A straw poll carried out by BusinessWaste.co.uk, found firm backing for the idea among the British public:

• 94% said they’d support a charity-driven scheme
• 6% said they would not

“The nay-sayers have a valid point in that it might hit sales from the newsstands,” says Hall, “And that’s why we say such a scheme would be limited in scope to make sure that doesn’t happen.

“Shops and publishers have businesses to run, after all!”

One nurse told BusinessWaste.co.uk,: “You should see the books and comics that we have for the children – they’re falling apart at the seams, and I think even prisoners get a better deal.
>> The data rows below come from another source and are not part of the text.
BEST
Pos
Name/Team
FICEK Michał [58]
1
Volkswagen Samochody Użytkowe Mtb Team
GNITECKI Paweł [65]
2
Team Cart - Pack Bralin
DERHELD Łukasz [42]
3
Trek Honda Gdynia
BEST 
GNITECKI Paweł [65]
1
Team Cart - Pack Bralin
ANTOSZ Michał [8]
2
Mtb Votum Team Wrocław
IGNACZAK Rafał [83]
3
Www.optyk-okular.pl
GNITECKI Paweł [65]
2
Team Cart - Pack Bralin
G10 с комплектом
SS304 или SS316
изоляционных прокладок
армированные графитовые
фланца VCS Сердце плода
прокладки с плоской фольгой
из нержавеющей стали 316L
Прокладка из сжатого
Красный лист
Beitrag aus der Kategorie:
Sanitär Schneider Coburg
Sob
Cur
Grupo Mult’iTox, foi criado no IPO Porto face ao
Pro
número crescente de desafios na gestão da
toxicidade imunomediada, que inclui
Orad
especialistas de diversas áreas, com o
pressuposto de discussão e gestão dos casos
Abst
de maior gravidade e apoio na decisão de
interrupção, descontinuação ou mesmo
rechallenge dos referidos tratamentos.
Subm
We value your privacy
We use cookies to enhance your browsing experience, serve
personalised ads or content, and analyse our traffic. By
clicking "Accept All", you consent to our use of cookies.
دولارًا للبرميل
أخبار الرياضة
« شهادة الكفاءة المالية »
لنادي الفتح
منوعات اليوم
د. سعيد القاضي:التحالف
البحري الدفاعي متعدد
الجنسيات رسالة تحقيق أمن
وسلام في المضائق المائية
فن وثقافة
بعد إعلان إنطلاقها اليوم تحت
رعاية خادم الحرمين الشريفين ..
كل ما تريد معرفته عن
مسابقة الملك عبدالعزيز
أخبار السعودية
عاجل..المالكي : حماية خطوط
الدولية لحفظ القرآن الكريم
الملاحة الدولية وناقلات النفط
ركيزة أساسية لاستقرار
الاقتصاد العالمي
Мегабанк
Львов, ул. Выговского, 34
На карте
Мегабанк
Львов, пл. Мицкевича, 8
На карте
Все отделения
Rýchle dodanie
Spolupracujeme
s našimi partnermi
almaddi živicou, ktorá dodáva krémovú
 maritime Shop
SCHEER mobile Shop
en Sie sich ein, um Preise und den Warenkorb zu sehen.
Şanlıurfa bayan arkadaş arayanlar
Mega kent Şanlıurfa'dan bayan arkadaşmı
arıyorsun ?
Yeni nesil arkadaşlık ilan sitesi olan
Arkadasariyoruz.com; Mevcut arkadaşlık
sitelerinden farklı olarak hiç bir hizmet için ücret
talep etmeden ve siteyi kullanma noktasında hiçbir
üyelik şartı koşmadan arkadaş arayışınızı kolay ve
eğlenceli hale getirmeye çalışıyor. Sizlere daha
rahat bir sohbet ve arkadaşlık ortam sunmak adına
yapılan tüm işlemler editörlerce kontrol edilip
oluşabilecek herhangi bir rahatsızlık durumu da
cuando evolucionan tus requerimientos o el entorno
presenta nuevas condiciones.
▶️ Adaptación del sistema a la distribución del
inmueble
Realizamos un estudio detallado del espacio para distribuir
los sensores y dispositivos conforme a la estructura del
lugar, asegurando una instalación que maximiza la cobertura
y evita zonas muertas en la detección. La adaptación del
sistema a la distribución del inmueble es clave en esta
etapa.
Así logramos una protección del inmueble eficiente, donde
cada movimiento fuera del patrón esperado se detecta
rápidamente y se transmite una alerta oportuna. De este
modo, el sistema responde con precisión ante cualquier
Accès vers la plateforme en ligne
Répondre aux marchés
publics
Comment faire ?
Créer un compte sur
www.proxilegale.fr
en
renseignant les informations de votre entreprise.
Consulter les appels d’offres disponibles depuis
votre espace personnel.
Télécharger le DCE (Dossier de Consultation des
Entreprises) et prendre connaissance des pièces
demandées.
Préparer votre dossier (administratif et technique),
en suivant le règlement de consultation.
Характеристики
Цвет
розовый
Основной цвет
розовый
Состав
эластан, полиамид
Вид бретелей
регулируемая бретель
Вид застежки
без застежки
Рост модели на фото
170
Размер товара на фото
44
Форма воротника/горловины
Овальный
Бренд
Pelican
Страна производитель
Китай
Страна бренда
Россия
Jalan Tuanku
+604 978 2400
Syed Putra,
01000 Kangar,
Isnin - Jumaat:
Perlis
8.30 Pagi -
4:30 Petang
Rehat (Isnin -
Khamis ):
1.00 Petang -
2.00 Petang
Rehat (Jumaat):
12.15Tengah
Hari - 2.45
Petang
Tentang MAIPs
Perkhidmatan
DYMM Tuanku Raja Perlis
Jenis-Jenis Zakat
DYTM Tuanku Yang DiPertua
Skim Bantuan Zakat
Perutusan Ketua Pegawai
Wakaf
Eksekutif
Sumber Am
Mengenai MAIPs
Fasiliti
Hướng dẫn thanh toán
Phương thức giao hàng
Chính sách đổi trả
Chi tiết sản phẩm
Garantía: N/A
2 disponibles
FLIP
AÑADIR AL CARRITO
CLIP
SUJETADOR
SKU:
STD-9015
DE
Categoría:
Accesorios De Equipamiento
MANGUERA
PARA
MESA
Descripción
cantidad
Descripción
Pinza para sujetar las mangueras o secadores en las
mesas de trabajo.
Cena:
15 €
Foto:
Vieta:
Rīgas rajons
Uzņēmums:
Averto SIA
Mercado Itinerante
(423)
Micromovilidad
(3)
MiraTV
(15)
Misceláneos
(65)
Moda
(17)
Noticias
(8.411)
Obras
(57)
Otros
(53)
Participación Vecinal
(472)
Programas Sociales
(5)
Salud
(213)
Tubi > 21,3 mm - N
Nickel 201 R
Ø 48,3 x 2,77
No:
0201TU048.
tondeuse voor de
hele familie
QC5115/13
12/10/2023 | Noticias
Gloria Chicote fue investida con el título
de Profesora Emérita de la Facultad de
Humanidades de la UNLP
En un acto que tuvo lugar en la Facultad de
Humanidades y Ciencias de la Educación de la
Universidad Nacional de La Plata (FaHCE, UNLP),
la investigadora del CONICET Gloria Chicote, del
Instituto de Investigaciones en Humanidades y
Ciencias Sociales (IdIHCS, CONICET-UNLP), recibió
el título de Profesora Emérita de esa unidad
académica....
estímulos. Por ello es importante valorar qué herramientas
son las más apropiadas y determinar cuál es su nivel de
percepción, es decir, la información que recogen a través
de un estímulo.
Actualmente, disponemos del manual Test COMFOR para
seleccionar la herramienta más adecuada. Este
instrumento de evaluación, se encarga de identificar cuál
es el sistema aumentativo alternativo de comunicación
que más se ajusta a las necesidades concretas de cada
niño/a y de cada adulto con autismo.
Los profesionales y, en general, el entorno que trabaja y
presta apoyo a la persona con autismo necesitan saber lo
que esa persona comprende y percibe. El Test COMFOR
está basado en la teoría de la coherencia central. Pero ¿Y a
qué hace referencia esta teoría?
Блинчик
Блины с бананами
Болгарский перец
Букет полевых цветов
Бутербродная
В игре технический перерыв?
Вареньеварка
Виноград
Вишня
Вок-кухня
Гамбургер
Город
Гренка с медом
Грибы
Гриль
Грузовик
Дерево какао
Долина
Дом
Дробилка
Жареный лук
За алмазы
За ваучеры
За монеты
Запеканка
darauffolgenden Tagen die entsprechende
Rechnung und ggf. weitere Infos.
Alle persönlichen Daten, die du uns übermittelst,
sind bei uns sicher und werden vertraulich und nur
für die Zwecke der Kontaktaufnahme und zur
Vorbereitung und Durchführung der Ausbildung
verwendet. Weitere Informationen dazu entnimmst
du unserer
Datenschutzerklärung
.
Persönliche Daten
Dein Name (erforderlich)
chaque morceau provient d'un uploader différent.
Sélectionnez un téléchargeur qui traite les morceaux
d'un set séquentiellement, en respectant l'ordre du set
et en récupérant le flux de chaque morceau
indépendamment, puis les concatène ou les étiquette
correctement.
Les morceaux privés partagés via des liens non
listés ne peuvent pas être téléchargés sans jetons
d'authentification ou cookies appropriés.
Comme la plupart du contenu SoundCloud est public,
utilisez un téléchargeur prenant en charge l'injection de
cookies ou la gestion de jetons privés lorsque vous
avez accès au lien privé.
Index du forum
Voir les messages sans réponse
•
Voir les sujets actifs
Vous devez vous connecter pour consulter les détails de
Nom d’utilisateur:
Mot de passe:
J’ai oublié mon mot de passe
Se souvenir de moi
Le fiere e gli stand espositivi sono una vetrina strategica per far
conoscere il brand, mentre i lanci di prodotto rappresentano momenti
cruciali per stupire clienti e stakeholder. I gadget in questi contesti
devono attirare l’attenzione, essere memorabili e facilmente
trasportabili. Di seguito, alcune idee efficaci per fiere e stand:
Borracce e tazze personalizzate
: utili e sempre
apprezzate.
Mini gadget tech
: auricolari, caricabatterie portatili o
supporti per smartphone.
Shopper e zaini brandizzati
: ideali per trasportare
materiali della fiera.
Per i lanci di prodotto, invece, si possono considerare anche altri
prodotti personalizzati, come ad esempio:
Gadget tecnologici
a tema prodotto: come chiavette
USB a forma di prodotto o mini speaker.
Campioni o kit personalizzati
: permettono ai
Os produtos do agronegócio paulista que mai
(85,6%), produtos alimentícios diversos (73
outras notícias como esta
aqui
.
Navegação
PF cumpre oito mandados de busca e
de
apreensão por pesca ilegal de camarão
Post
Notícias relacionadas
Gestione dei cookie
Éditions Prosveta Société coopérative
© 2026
We rely on what parents bring in, but it’s depressing to see kids’ get bored because they have so little to read and do.

“A regular supply of recent comics and magazines would be brilliant,” she said.

There may even be scope to extend the idea to old people’s homes and hospital wards, where decent reading material is at a premium.

“It’s about improving people’s quality of life by keeping their brains active,” says Mark Hall.

Many doctors’ and dentists’ surgeries now use subscription schemes to keep their waiting rooms interesting with up-to-date magazines, and BusinessWaste.co.uk, says extending a charity scheme to the older generation would be careful not to tread on the toes of this expanding business model.

The aim, Hall says, is to stop magazines and comics going to waste by giving them to the people who need them most, but can’t usually get access to them.

“As a waste company we positively hate seeing perfectly good items destroyed,” he says, “And that’s why we want to see kids and comics reunited.

“It’ll be good for the environment, and it will be great for young imaginations, too.”